As Biden said, “our patience is wearing thin”.

Neither did vaccine mandates.

Then what’s your point? Your experience with vaccine mandates is that something completely unrelated to vaccine mandates killed your father?

Oh, and this:

is incorrect. They didn’t “wait a while to see how things go before getting vaccinated”. They waited, saw that the vaccine was extremely effective, and then waited some more. They waited until they saw that the vaccine was 100.0000% safe, and still waited. They waited until they saw that they would lose their jobs if they kept waiting, and still they waited. Just what, exactly, were they waiting to see that they didn’t see?

I think they were waiting to see if they didn’t have to take responsibility for their foolish actions. And as it turned out, they did have to take responsibility. It was a lesson in how to grow up.

I’m sorry your father died. Any change in routine can send a very elderly person down the path toward death. A nurse told me this when my mother was dying.

To be very clear, it was NOT the mandate that led to the nurse leaving. It was her very foolish and dangerous refusal to get vaccinated. The mandate worked to remove a threat to patient and staff health and safety.

I shudder to think of her working with vulnerable elderly patients in Florida. I hope her new employer cares enough about patients to require staff to get vaccinated. Otherwise, her “helping” people in need may actually be killing them.

Yes, according to his post history, they’ve been “waiting a while” since at least April. It amazing that you need 6 months to decide to do something that has essentially no negative effects and could literally save lives, but only about 24 hours to decide to quit your job and move across the country.

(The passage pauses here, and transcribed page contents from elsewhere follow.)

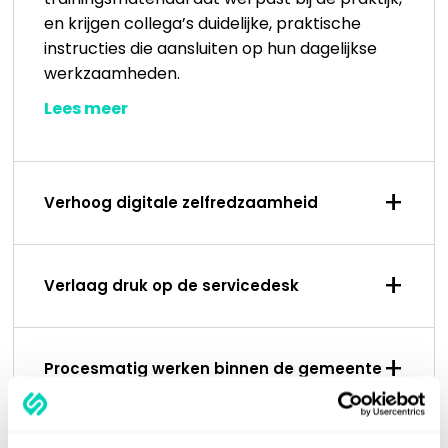
en krijgen collega’s duidelijke, praktische
instructies die aansluiten op hun dagelijkse
werkzaamheden.
Lees meer
+
Verhoog digitale zelfredzaamheid
+
Verlaag druk op de servicedesk
+
Procesmatig werken binnen de gemeente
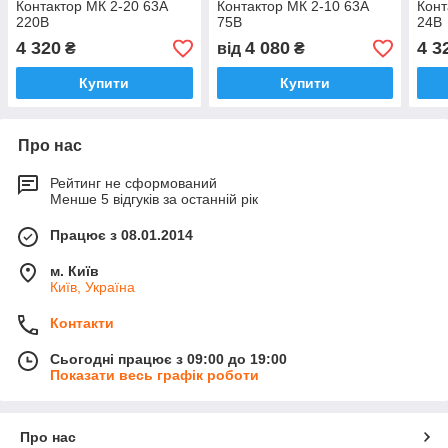
Контактор МК 2-20 63А
Контактор МК 2-10 63А
Конт
220В
75В
24В
4 320
4 080
4 3
₴
від
₴
Купити
Купити
Про нас
Рейтинг не сформований
Менше 5 відгуків за останній рік
Працює з 08.01.2014
м. Київ
Київ, Україна
Контакти
Сьогодні працює з 09:00 до 19:00
Показати весь графік роботи
Про нас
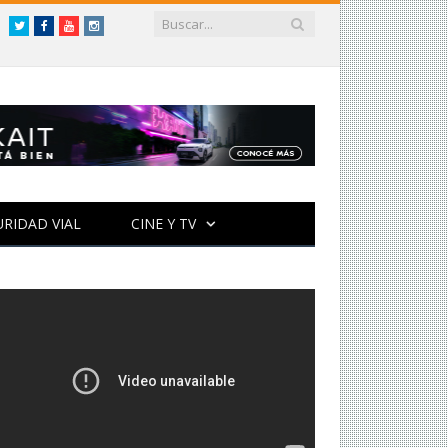
Twitter
Facebook
YouTube
Instagram
URIDAD VIAL
CINE Y TV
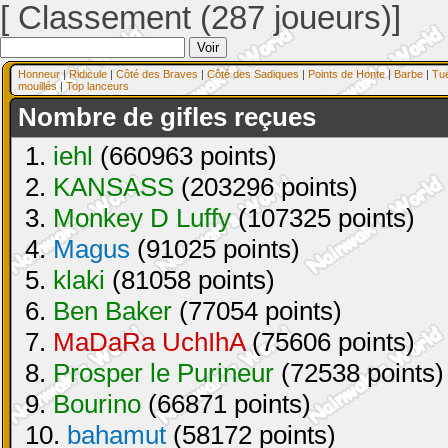
[ Classement (287 joueurs)]
Honneur
|
Ridicule
|
Côté des Braves
|
Côté des Sadiques
|
Points de Honte
|
Barbe
|
Tu
mouillés
|
Top lanceurs
Nombre de gifles reçues
1.
iehl
(660963 points)
2.
KANSASS
(203296 points)
3.
Monkey D Luffy
(107325 points)
4.
Magus
(91025 points)
5.
klaki
(81058 points)
6.
Ben Baker
(77054 points)
7.
MaDaRa UchIhA
(75606 points)
8.
Prosper le Purineur
(72538 points)
9.
Bourino
(66871 points)
10.
bahamut
(58172 points)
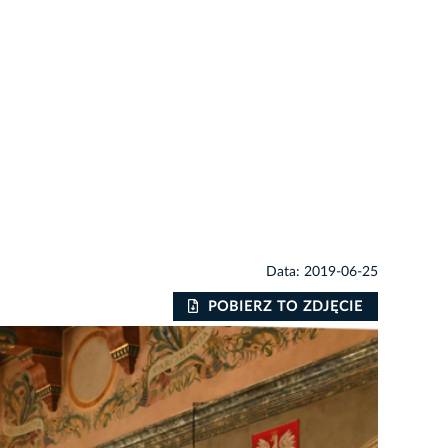
Data: 2019-06-25
POBIERZ TO ZDJĘCIE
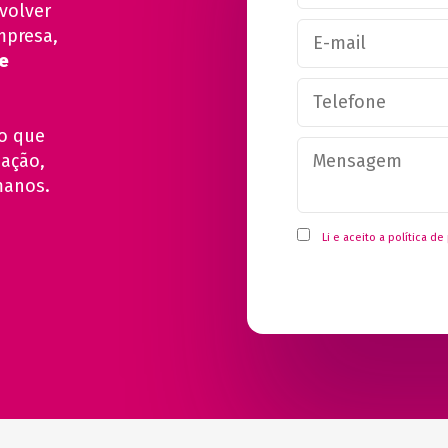
volver
mpresa,
e
o que
uação,
manos.
Li e aceito a
política de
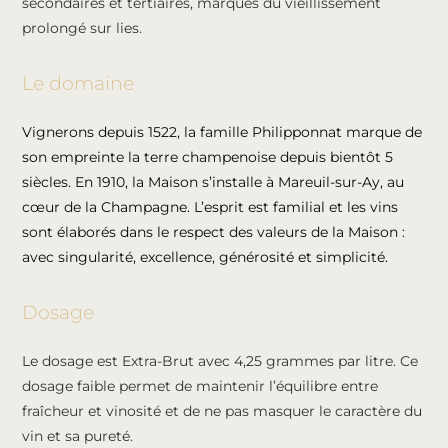
secondaires et tertiaires, marques du vieillissement
prolongé sur lies.
Le domaine
Vignerons depuis 1522, la famille Philipponnat marque de
son empreinte la terre champenoise depuis bientôt 5
siècles. En 1910, la Maison s’installe à Mareuil-sur-Ay, au
cœur de la Champagne. L’esprit est familial et les vins
sont élaborés dans le respect des valeurs de la Maison :
avec singularité, excellence, générosité et simplicité.
Dosage
Le dosage est Extra-Brut avec 4,25 grammes par litre. Ce
dosage faible permet de maintenir l’équilibre entre
fraîcheur et vinosité et de ne pas masquer le caractère du
vin et sa pureté.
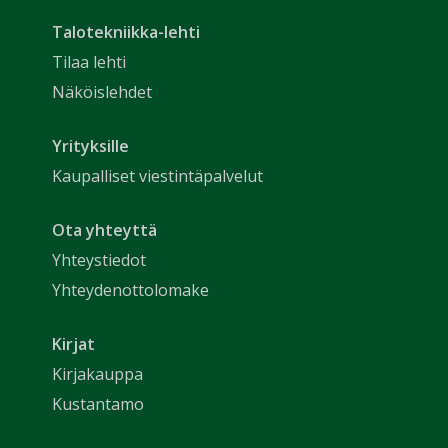
Talotekniikka-lehti
Tilaa lehti
Näköislehdet
Yrityksille
Kaupalliset viestintäpalvelut
Ota yhteyttä
Yhteystiedot
Yhteydenottolomake
Kirjat
Kirjakauppa
Kustantamo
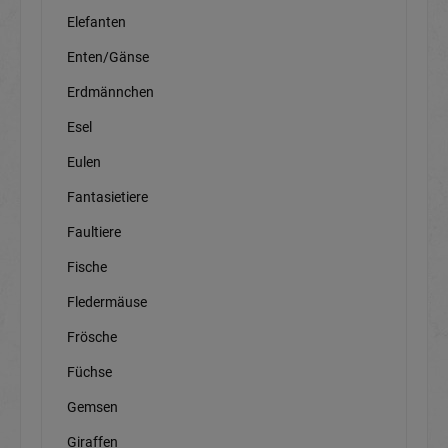
Elefanten
Enten/Gänse
Erdmännchen
Esel
Eulen
Fantasietiere
Faultiere
Fische
Fledermäuse
Frösche
Füchse
Gemsen
Giraffen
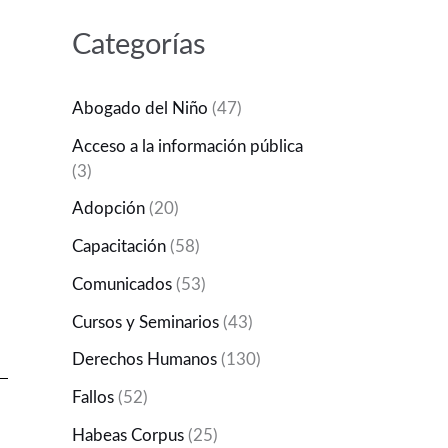
Categorías
Abogado del Niño
(47)
Acceso a la información pública
(3)
Adopción
(20)
Capacitación
(58)
Comunicados
(53)
Cursos y Seminarios
(43)
Derechos Humanos
(130)
Fallos
(52)
Habeas Corpus
(25)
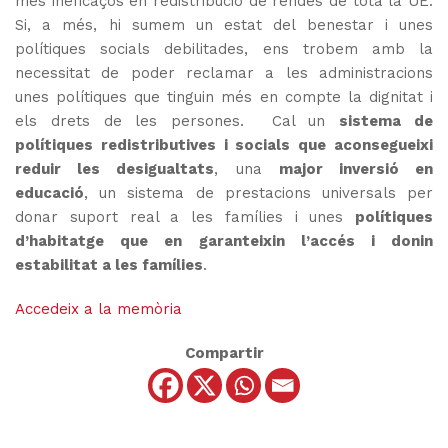
més ineficaços en redistribució de rendes de tota la UE.
Si, a més, hi sumem un estat del benestar i unes
polítiques socials debilitades, ens trobem amb la
necessitat de poder reclamar a les administracions
unes polítiques que tinguin més en compte la dignitat i
els drets de les persones. Cal un
sistema de
polítiques redistributives i socials que aconsegueixi
reduir les desigualtats
, una
major inversió en
educació
, un sistema de prestacions universals per
donar suport real a les famílies i unes
polítiques
d’habitatge que en garanteixin l’accés i donin
estabilitat a les famílies
.
Accedeix a la memòria
Compartir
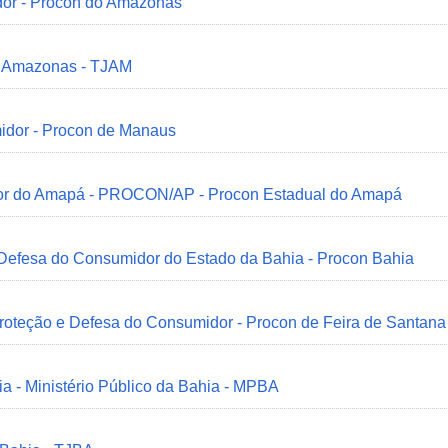
dor - Procon do Amazonas
do Amazonas - TJAM
idor - Procon de Manaus
idor do Amapá - PROCON/AP - Procon Estadual do Amapá
 Defesa do Consumidor do Estado da Bahia - Procon Bahia
Proteção e Defesa do Consumidor - Procon de Feira de Santana
ia - Ministério Público da Bahia - MPBA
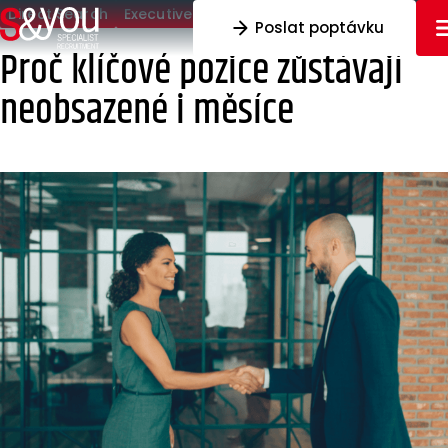
Přeskočit na obsah
Direct Search
Executive Search
Poslat poptávku
Proč klíčové pozice zůstávají
neobsazené i měsíce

I wonder if her chances of dying due to the stress of the move, from accidents that happen when packing and moving boxes up and down stairs, and the actual transportation (by car, say) were higher than her chances of dying from the vaccine. I’m going to say, probably!

In The Fight Against COVID, Health Workers Aren’t Immune To Vaccine Misinformation Even Some Health Care Workers Refuse To Get The COVID-19 Vaccine : NPR

Nurses are less likely to get vaccinated than doctors, and some hospitals are afraid to mandate vaccination because they will be short staffed if they do.

It’s good that you keep in touch with her. I’m sorry for your loss.